Quick comments: This is an audio newsletter, please listen to my audio overlay for my detailed thoughts and review.
I First off I hope everyone had a nice 3 day holiday week. As you know the US cash markets are closed today in honor of Dr King.
Otherwise a few weeks ago I identified the energy and banks/financial sectors as low risk trade opportunities because of bullish symmetry breaks that had occurred, as well as other fundamental information. This year XLE energy ETF is up 16.25% and last year it outperformed the market gaining 53.3%. I think this year we'll also see the energy and commodity area outperform, especially the energy sector, given the lack of re-investment over that last 6/7 years due to the political environment green movement.
Again XLE energy ETF is already up 16.25% for the year, while the bank sector is up 11.25%. Contrast this to $PX, which is down -2.2% and the Nasdaq, which is -4.8% for the year.
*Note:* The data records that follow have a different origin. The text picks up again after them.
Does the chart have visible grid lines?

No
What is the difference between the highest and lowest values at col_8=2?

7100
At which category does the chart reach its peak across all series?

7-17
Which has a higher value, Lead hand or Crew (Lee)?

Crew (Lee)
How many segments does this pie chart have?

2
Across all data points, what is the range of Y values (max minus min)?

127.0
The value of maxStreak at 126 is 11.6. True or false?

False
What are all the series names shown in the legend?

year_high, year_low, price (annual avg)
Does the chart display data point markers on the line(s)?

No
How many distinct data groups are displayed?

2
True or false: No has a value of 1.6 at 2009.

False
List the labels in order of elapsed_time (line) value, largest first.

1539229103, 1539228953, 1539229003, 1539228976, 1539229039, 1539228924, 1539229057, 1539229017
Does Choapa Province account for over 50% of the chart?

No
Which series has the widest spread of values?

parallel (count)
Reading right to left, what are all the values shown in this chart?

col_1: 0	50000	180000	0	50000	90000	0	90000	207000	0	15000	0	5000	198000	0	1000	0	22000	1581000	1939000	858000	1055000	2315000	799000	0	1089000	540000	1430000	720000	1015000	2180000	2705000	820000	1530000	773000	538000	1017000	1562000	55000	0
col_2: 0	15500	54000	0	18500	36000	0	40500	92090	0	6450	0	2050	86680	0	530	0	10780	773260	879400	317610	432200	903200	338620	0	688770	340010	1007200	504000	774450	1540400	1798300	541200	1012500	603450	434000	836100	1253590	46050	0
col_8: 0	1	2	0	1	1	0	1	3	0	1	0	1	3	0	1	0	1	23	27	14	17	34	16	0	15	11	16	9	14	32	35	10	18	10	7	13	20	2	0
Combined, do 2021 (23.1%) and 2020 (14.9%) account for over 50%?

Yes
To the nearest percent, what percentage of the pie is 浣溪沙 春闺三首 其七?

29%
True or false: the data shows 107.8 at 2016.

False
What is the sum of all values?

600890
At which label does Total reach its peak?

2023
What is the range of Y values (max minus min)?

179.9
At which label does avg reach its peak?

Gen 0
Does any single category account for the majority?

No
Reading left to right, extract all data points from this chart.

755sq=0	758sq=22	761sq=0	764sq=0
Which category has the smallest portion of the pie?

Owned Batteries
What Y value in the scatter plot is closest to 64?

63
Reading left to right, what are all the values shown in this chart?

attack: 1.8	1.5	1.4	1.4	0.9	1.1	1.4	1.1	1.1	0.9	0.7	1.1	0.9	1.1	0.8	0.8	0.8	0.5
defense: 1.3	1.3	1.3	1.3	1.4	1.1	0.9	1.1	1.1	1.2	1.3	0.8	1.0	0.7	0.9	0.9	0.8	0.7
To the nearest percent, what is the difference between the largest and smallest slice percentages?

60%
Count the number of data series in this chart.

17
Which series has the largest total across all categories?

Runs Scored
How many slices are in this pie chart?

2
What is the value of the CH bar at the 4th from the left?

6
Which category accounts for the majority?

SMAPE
This year I believe we'll continue to see a rotation out of high growth tech (out of stocks with super high multiples) and into more value. We've already seen a hidden bear market under the surface with 40% of the stocks in the Nasdaq down 50% or more from their 52 week highs. We started seeing troubling signs in the breadth indicators late last summer and in early November.
Short term the market is near a support - I think we either rally from here or we could get a quick break down flush and then bottom. Earnings season is upon us and normally the market holds up pretty well during earnings season, will that be the case once again or not?